▶ _Selected excerpt_
The following is from a previous draft of Beyond Order: 12 More Rules for Life.
Geppetto sends Pinocchio out into the world to be schooled, with his peers, with his best wishes, which is the best that a good father can do for his child. Armed with his conscience, with whom he must establish a true dialogue, the now-freed puppet is thus exposed to the temptations of the world. At one level of analysis, of course, Pinocchio is a straightforward and sometimes even clichéd story of naïve goodness triumphing in the world of evil. The Blue Fairy says as much. Lurking behind this façade, however, is a much deeper and truly brutal story.
Pinocchio is presented with four classic worldly temptations. He is first offered the opportunity to live as an actor. What this means is that he could seek success through pretense, and decide to be the one who is seen to do things rather than the one who does them. Carl Jung regarded a person who has made such a choice as nothing but persona, nothing but a crowd-pleaser and a conformist. The film makes it immediately clear that this is a direct pathway to perdition. Pinocchio’s promoter, Stromboli (one of the analogs of the Coachman), turns out also to be a tyrant, greedy and violent to the point of deadliness. After he abandons his conscience, Pinocchio discovers that he has been imprisoned, not only by Stromboli, who is a master manipulator, but by his own shallow ambition, which made him susceptible to Stromboli’s temptations.
Fortunately, the puppet has enough natural resilience to spring back from his mistake. The Blue Fairy comes to rescue him, whereupon Pinocchio immediately falls prey to the second temptation, deceit. He lies so brazenly trying to mask his responsibility for his enslavement and downfall that he almost fatally compromises his future. This is the first time in the film where a lapse in individual responsibility, particularly in relationship to speech and truth, is tied to existence under tyranny. Pinocchio’s lies seriously tempt the Blue Fairy to leave him to suffer the consequences of his immature and narcissistic ambition and his naïve but arrogant attempts to deceive.

▶ _Tasks to carry out_
1 – Condense the paragraph of the excerpt on Pinocchio that begins "Pinocchio is presented with four classic worldly temptations" into a shorter paragraph, keeping its main facts.
2 – In the excerpt on Pinocchio, edit the part that opens with the words containing "Geppetto sends Pinocchio" and closes with "truly brutal story.", writing it out again with "puppet" replaced by "marionette".
3 – Pick up the excerpt on Pinocchio after its final sentence and continue the discussion of the temptations he faces.

▶ _Record extracts_

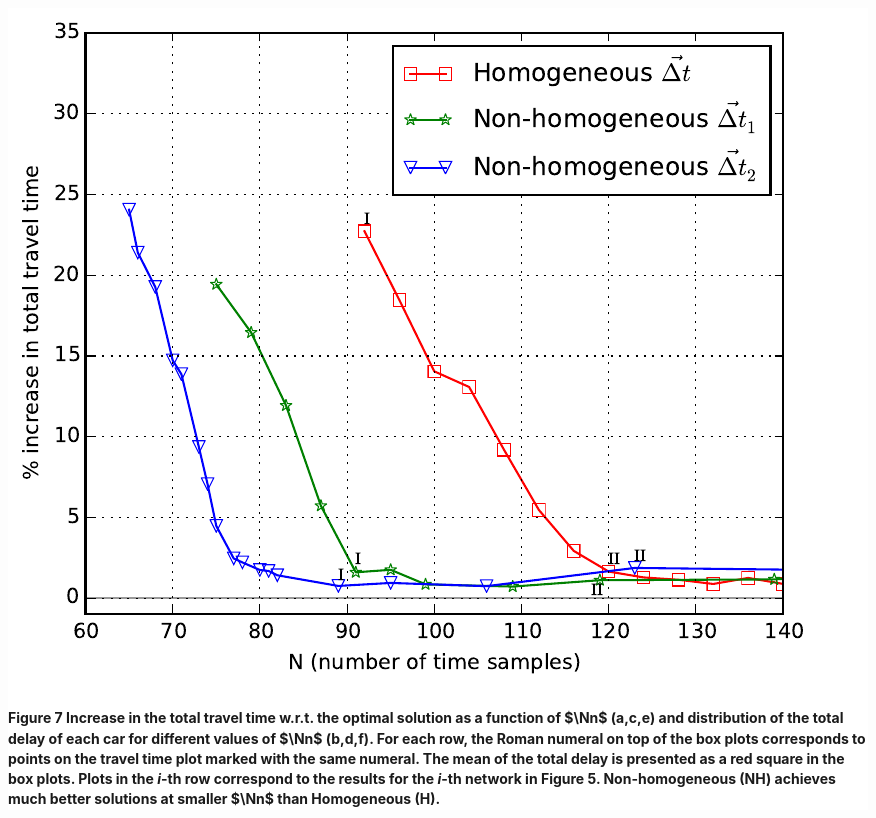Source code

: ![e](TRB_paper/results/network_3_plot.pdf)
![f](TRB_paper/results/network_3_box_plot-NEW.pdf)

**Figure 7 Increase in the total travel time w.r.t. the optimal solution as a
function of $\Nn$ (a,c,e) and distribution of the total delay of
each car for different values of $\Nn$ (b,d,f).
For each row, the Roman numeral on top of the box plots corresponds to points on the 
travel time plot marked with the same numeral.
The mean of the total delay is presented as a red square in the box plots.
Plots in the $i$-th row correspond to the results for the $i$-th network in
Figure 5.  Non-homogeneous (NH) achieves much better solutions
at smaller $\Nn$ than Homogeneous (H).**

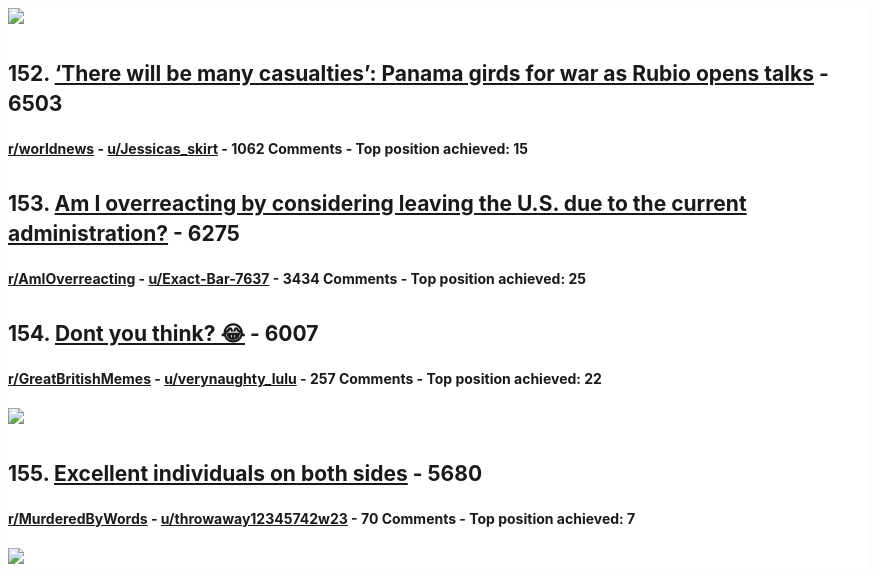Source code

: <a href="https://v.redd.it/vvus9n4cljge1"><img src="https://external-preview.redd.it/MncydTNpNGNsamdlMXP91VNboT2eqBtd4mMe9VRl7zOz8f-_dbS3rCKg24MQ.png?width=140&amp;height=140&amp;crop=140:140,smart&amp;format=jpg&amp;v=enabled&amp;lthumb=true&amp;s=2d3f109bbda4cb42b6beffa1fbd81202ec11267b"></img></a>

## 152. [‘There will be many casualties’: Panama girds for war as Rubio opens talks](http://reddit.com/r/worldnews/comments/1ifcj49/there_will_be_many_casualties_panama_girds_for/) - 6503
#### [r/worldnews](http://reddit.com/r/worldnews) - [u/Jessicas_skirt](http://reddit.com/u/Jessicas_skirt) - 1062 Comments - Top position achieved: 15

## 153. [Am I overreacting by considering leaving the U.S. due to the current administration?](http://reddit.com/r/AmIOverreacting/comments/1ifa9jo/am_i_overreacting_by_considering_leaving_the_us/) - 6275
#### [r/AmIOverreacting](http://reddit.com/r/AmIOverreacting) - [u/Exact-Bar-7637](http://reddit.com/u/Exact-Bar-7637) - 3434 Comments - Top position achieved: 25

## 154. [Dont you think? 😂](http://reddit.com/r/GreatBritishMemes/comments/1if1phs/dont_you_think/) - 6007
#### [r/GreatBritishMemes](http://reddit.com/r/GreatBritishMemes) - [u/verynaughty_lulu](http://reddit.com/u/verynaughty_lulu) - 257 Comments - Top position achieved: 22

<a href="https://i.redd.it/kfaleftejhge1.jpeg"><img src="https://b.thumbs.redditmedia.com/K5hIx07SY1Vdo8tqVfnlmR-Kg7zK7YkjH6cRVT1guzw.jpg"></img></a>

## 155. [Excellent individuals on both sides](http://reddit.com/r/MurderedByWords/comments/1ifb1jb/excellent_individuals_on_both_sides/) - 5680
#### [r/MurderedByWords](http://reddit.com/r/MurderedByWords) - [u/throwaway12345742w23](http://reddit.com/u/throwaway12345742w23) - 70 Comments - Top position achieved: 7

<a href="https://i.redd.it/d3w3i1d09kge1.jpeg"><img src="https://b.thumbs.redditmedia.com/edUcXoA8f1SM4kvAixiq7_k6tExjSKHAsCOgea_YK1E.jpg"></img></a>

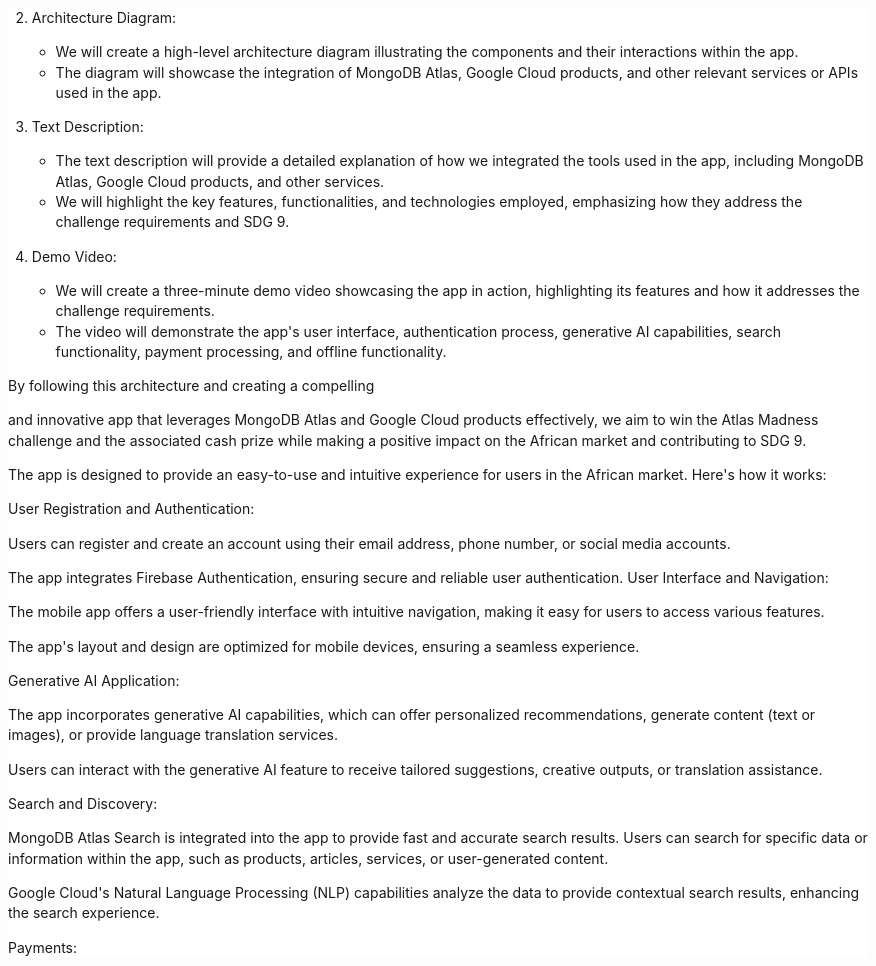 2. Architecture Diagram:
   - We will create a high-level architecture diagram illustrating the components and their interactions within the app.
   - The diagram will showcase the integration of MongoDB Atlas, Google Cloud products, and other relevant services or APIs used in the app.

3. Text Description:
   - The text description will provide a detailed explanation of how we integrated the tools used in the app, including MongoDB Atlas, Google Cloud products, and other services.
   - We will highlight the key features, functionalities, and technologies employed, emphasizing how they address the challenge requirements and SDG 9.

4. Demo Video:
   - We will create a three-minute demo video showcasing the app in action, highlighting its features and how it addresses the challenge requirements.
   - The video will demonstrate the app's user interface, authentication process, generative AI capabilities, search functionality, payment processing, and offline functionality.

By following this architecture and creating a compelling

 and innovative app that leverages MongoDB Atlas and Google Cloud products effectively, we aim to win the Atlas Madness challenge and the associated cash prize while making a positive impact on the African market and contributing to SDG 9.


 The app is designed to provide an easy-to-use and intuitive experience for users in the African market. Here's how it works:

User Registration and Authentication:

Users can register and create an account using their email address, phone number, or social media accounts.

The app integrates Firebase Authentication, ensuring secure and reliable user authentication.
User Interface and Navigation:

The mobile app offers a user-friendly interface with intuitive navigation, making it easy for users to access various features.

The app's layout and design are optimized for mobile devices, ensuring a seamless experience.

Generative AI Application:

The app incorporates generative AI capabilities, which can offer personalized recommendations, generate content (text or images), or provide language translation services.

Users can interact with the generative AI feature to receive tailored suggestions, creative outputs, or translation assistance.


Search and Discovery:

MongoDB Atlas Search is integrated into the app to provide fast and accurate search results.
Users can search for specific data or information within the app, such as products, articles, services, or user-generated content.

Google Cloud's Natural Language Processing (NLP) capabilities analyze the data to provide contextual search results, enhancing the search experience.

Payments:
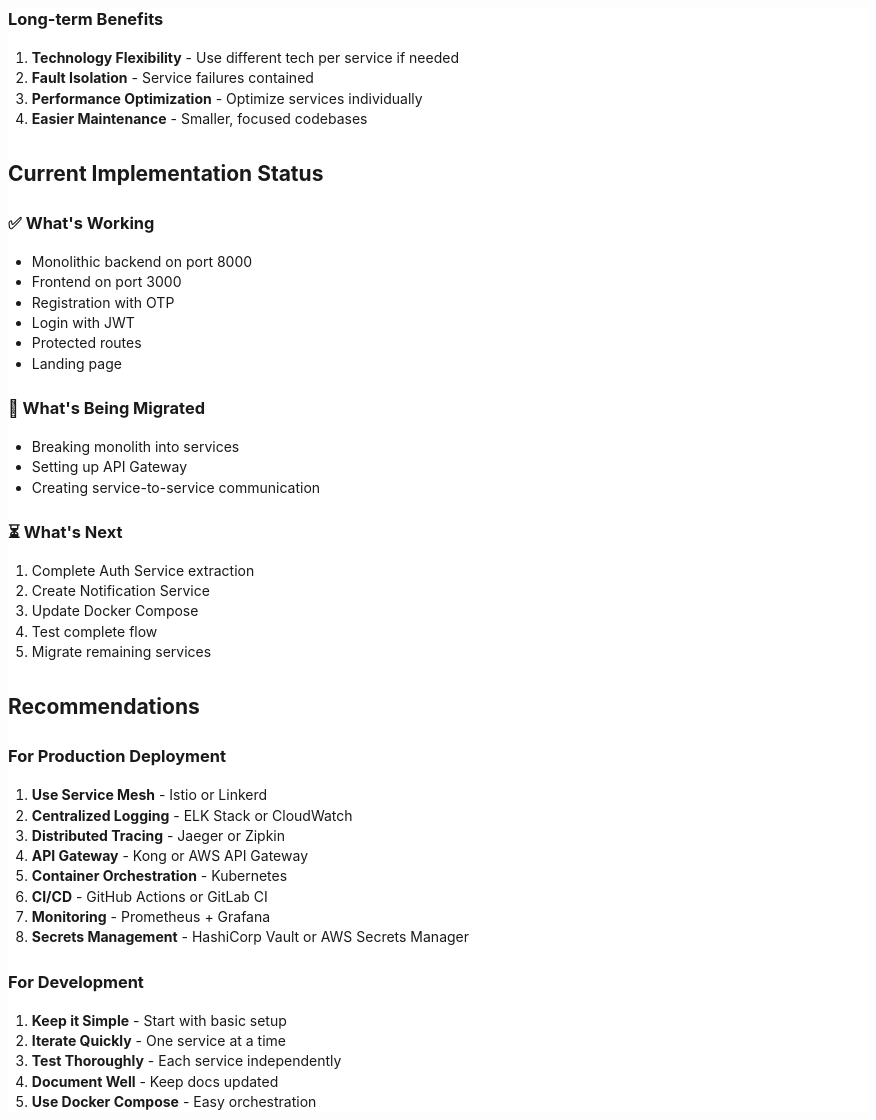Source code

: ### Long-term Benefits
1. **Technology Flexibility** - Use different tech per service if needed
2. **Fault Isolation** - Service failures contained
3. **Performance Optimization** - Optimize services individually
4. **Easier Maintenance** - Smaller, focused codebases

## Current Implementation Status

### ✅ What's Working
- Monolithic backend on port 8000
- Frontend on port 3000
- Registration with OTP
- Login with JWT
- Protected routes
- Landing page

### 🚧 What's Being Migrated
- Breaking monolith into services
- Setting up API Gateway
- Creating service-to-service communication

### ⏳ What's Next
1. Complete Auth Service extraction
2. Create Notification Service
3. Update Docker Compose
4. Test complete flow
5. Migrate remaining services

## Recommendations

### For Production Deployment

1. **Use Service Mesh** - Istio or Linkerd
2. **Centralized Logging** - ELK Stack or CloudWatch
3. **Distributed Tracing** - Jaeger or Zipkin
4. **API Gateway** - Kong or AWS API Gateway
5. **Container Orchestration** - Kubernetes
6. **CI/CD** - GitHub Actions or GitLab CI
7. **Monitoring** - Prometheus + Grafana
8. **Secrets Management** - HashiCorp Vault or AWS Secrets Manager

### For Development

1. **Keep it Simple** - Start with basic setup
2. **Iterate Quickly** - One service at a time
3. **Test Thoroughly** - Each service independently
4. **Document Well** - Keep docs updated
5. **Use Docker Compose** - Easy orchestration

▶ _Your written answers_
1 – Pinocchio faces four classic worldly temptations, the first being a life as an actor: seeking success through pretense and being seen to do things rather than doing them. Carl Jung regarded someone who makes this choice as nothing but persona, a crowd-pleaser and conformist, and the film shows it leads straight to perdition. His promoter Stromboli, an analog of the Coachman, proves a greedy, violent, even deadly tyrant. Having abandoned his conscience, Pinocchio finds himself imprisoned both by Stromboli, a master manipulator, and by his own shallow ambition, which made him susceptible to Stromboli's temptations.

2 –
Geppetto sends Pinocchio out into the world to be schooled, with his peers, with his best wishes, which is the best that a good father can do for his child. Armed with his conscience, with whom he must establish a true dialogue, the now-freed marionette is thus exposed to the temptations of the world. At one level of analysis, of course, Pinocchio is a straightforward and sometimes even clichéd story of naïve goodness triumphing in the world of evil. The Blue Fairy says as much. Lurking behind this façade, however, is a much deeper and truly brutal story.

3 –
She frees him, however—offering him her final gift of grace, prior to the very end of the movie. Pinocchio escapes, rejoins his somewhat exasperated and also now somewhat wiser conscience, and decides to return to the strait and narrow path leading to genuine education.
However, he is waylaid once again by a third existential temptation: Honest John and Gideon, now acting as direct agents of the Coachman, tempt him to capitalize on his essential mortal fragility, and to shirk responsibility through neurotic sickness. This is an Oedipal temptation: essentially, Pinocchio is encouraged to remain infantile, reject all development and responsibility, with his pretense of illness, which transforms him into someone who is justified in such rejection. It is very difficult not to read into this a severe warning at the present time against what has become standard practice in the broader social community, with its emphasis on the protection of the feelings of students and workers alike in all conceivable situations, regardless of the import and demand of the true tasks at hand.
This leads to the fourth temptation. Pinocchio now finds himself transported to Pleasure Island by the Coachman, accompanied by the cocksure, false and arrogant Lampwick, whose name is reminiscent of Lucifer (the light-bringer, and certainly the demolisher of naivete)...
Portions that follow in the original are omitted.